The African Development Bank (ADB) announces the release of $500,000 from its Special Relief Fund to support oil spill clean-up operations in Mauritius. This support comes about 2 months after the beginning of the disaster.
The clean-up operations of the oil spill are continuing on the Mauritian coast. The African Development Bank (ADB) is releasing 500,000 dollars to assist the authorities and the international community mobilized to repair this disaster. The AfDB has carried out this operation through its Special Relief Fund, which supports the countries of the continent in case of disaster.
“This emergency aid of 500,000 dollars provided by the African Development Bank in Mauritius is an important contribution to the clean-up operations carried out by the international community aimed at rehabilitating marine biodiversity.

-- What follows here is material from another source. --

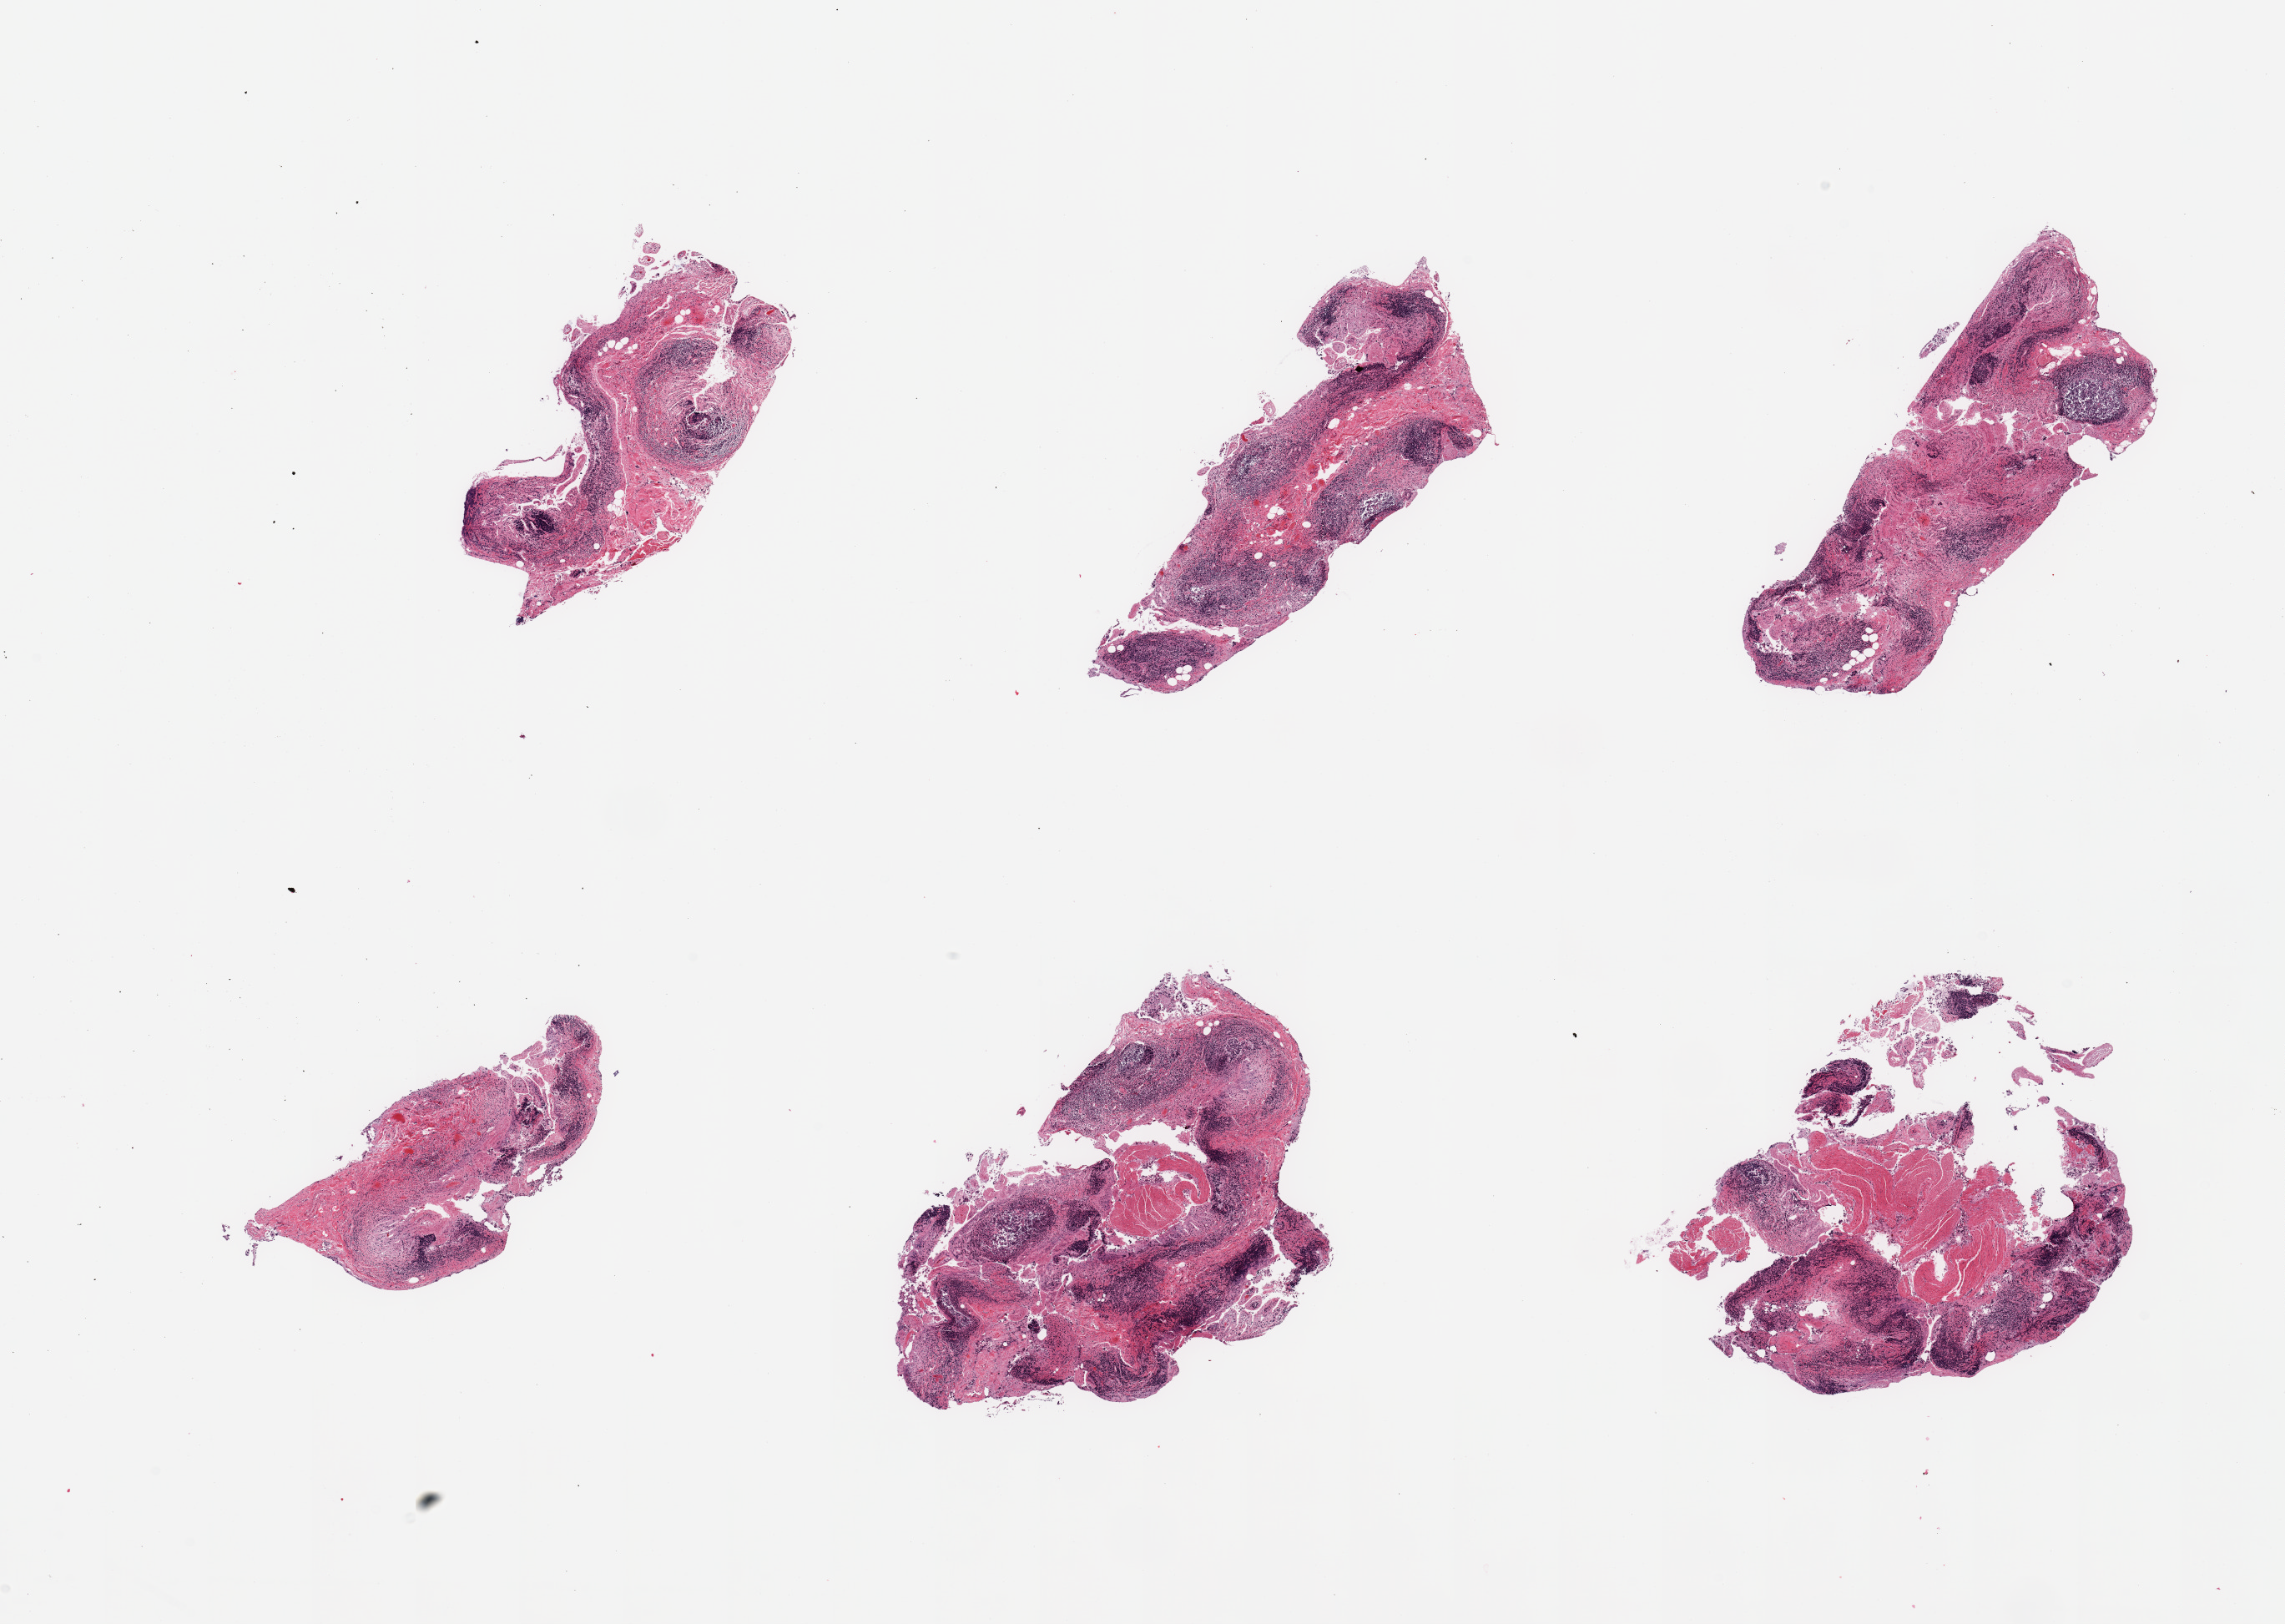
Digitized hematoxylin and eosin (H&E)-stained section, brightfield, whole scanned area (about 21.7 x 15.4 mm) shown as a low-resolution overview, PAXgene-fixed, paraffin-embedded tissue, section of ileum (target tissue), donor tissue sample.
• reviewer comment on this tissue sample: 6 pieces; well dissected lymphoid tissue, but autolysis and admixture with adjacent muscle limit usefulness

It is important for the livelihoods of the population in the blue economy and tourism sectors, which are now threatened by this unfortunate oil spill,” said Martin Fregene, the AfDB’s Director of Agriculture and Agribusiness.
A real ecological and economic disaster for Mauritius
Since the beginning of the oil spill on July 25th, 2020, daily life in Mauritius has been punctuated by the clean-up operations of the oil spill caused by MV Wakashio, a Japanese vessel flying the Panamanian flag. The bulk carrier sank off the southeast coast of Mauritius (at the Pointe d’Esny). Following bad weather in the lagoon, the Mauritian government announced that all attempts to right the ship had failed. At the time, the vessel was carrying 3,800 tons of fuel oil and 200 tons of diesel.
The ship finally ran aground on the reef, causing a major oil spill. Faced with the magnitude of the situation, the Mauritian government declared a state of emergency and ordered fishermen and residents to stay away from the beaches and lagoons near the communities of Blue Bay, Pointe d’Esny and Mahebourg. On site, the oil spill is being cleaned up by the local populations accompanied by ocean protection organizations.
According to the ADB, the oil spill has caused a difficult health, environmental and economic situation. The country is heavily dependent on the blue economy, particularly for food and tourism, and its coastline is home to some of the most intact coral reefs on the planet. The entire population continues to be at risk of serious diseases due to the presence of oil and its derived pollutants. The $500,000 from its Special Relief Fund is also expected to complement on-going interventions by the Government of Mauritius, development partners and various stakeholders to carry out salvage and clean-up operations, estimate damage and losses, and carry out various socio-economic assessments.